Inadvertant Amusement

Mrs. Malaprop strikes again: a student in one class wrote on a quiz that Julian of Norwich desired to experience the "wombs of Christ," while another student described a happily married couple living in a house that was "white with blue shudders."

I'll be writing up our NYC experiences (including a review) later, but it's all teaching today, then being a literary guest at Skidmore tonight, so it will be a while yet.

8 comments:

Wendy said...

A new Shakespearean curse is "born" -- "Christ's womb" or "S'womb"

kmiddleton said...

My all time favorite is a student describing a scene from the revolutionary war which features "an evil British kernel."

K. A. Laity said...

Kim: LOL! Those accursed grains -- they're invading our porridge and puddings.

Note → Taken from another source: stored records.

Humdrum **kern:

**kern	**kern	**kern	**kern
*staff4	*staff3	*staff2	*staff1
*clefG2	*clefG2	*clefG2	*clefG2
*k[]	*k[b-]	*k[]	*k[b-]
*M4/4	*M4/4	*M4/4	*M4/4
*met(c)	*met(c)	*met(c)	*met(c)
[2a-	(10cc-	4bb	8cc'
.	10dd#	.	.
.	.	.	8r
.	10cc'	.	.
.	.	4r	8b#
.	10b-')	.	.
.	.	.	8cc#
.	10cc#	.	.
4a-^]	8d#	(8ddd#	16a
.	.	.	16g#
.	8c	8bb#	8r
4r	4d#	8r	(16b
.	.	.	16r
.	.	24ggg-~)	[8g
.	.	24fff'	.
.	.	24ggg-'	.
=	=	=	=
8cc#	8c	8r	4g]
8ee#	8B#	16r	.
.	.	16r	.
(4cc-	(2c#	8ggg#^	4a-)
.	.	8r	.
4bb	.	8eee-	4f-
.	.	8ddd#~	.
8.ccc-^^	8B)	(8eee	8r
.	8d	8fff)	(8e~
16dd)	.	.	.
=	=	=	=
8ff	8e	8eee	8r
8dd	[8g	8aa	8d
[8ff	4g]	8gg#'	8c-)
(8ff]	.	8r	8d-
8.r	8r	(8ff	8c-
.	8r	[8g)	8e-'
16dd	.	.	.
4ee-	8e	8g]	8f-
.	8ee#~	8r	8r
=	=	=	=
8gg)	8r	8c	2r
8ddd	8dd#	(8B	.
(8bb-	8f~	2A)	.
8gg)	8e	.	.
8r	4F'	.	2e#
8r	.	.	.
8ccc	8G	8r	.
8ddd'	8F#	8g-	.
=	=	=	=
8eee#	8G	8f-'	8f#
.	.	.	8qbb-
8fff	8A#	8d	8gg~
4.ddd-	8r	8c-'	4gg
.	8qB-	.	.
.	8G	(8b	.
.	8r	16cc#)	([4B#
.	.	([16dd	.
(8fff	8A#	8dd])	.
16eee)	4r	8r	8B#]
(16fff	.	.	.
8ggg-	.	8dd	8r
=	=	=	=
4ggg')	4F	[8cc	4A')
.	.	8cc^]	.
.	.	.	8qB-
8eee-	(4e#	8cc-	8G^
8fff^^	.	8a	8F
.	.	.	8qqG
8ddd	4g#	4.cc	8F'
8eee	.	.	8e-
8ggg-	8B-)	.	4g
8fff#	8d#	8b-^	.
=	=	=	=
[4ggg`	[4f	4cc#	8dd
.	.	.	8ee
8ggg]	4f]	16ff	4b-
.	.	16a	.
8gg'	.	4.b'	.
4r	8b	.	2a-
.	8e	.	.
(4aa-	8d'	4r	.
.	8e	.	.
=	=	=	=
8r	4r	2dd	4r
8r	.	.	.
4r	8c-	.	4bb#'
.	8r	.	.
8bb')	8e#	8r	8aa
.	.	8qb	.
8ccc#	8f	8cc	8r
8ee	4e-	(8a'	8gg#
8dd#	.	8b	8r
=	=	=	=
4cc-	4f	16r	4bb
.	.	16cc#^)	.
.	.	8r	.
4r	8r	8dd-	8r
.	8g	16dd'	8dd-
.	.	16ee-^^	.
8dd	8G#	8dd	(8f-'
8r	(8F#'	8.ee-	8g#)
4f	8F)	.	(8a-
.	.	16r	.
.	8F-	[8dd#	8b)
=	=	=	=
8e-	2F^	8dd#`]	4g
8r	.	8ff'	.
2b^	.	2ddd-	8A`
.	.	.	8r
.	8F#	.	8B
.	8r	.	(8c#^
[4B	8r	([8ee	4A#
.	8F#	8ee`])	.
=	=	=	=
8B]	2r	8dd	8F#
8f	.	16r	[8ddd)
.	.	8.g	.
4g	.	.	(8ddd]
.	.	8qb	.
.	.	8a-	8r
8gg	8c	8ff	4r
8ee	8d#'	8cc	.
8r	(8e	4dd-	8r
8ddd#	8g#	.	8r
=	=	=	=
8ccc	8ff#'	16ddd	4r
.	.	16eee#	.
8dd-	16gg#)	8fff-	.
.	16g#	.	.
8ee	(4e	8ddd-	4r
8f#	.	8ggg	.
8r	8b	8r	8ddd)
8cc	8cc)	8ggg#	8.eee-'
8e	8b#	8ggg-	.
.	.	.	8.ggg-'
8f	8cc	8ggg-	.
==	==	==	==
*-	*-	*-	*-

Wendy: My ancestors are guffawing. We'll have to find a new fill-in-the-blank for "I bite my ___ at you."

Cranky Yankee said...

Norm Crosby would be proud!

Chuckie58 said...

Seems like every fanfic author I used to read in the 90s would have the heroine "shuttering" in ecstasy.

K. A. Laity said...

Perhaps they were shy and didn't want any one to see them in ecstasy... Closing the shutters does maintain privacy! Oh, all right. Clearly they were just confused. Again. Tee hee.

Gene K. said...

My own worst Malaprop moment came during my Ph.D. qualifying exams. In one of my essay answers for the Rhetoric/Composition exam, I discussed Helene Cixous' "The Laugh of the Medusa". But during my final spell-check, somehow I allowed the software to substitute another word for "Medusa." So Prof. Bloom was rightly surprised when she read about Cixous' "The Laugh of the Madhouse."

Always spell-check; but always spell-check attentively.

K. A. Laity said...

Likewise the student who, writing about "What I Did on my Summer Break," inadvertently made his work at the warehouse seem like a far more interesting job than he probably intended.

Who checks the spellcheck? Not many, it would seem.

[Now I know Miss Wendy told me this story, but the last time I said so, she insisted I had told it to her. I remain certain it is her story -- mostly because I can't recall ever assigning that topic -- and always credit her as the wise tale teller.]